II
"NOV. 30, 19...
"I have two chrysanthemums and a rose out. The rose is a song and a dream and an enchantment all in one. The 'mums are very pretty, too, but it does not do to have them and the rose too near together. Seen by themselves they are handsome, bright blossoms, pink and yellow, and cheery, looking very well satisfied with themselves. But set the rose behind them and the change is actually amusing. They then seem like vulgar, frowsy kitchen maids beside a stately, white queen. It's not the fault of the poor 'mums that they weren't born roses, so to be fair to them I keep them by themselves and enjoy them that way.
"I wrote a GOOD story to-day. I think even Mr. Carpenter would have been satisfied with it. I was happy while I was writing it. But when I finished it and came back to reality...

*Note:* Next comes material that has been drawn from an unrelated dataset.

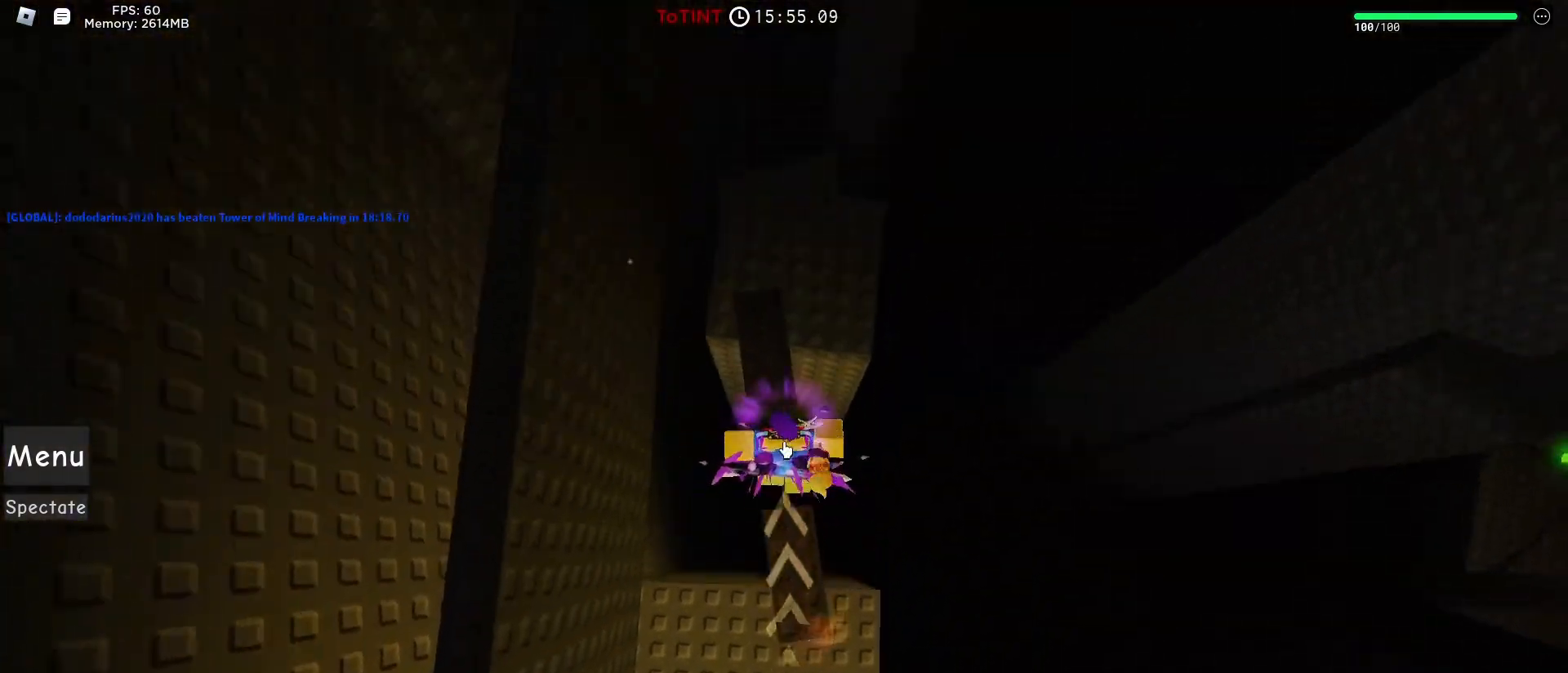
{"keys": [], "mouse": [], "events": [[150, "shift", "down"], [167, "mouse_right", "up"], [167, "shift", "up"], [283, "d", "down"], [367, "d", "up"], [367, "w", "up"]]}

"Well, I'm not going to growl. Life has at least grown LIVABLE again. It was NOT livable through the autumn. I know Aunt Laura thought I was going into consumption. Not I. That would be too Victorian. I fought things out and conquered them and I'm a sane, FREE woman once more. Though the taste of my folly is still in my mouth at times and very bitter it is.
"Oh, I'm really getting on very well. I'm beginning to make a livable income for myself and Aunt Elizabeth reads my stories aloud o' evenings to Aunt Laura and Cousin Jimmy. I can always get through TODAY very nicely. It's to-morrow I can't live through."
III
"JANUARY 15, 19...
"I've been out for a moonlit snowshoe tramp. There was a nice bite of frost in the air and the night was exquisite... a frosty, starry lyric of light. Some nights are like honey... and some like wine... and some like wormwood. To-night is like wine... white wine... some clear, sparkling, fairy brew that rather goes to one's head. I am tingling all over with hope and expectation and victory over certain principalities and powers that got a grip on me last night about three o'clock.
"I have just drawn aside the curtain of my window and looked out. The garden is white and still under the moon, all ebony of shadow and silver of frosted snow. Over it all the delicate traceries where trees stand up leafless in seeming death and sorrow. But only seeming. The life-blood is at their hearts and by and by it will stir and they will clothe themselves in bridal garments of young green leaves and pink blossoms. And over there where the biggest drift of all lies deep the Golden Ones will uplift their trumpets of the morning.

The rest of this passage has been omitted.